» **Exercise**: Reproduce the listing below with "modelo" changed to "programa" and every other word left unchanged. Leave the pictures out.
-*-*-
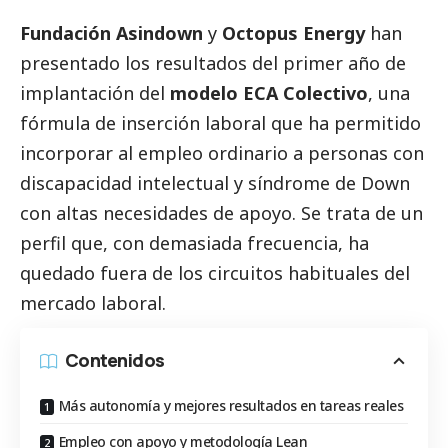
Fundación Asindown
y
Octopus Energy
han
presentado los resultados del primer año de
implantación del
modelo
ECA Colectivo
, una
fórmula de inserción laboral que ha permitido
incorporar al empleo ordinario a personas con
discapacidad intelectual y síndrome de Down
con altas necesidades de apoyo. Se trata de un
perfil que, con demasiada frecuencia, ha
quedado fuera de los circuitos habituales del
mercado laboral.
Contenidos
Más autonomía y mejores resultados en tareas reales
Empleo con apoyo y metodología Lean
-*-*-
» **Result for this exercise**:
Fundación Asindown
y
Octopus Energy
han
presentado los resultados del primer año de
implantación del
programa
ECA Colectivo
, una
fórmula de inserción laboral que ha permitido
incorporar al empleo ordinario a personas con
discapacidad intelectual y síndrome de Down
con altas necesidades de apoyo. Se trata de un
perfil que, con demasiada frecuencia, ha
quedado fuera de los circuitos habituales del
mercado laboral.
Contenidos
Más autonomía y mejores resultados en tareas reales
Empleo con apoyo y metodología Lean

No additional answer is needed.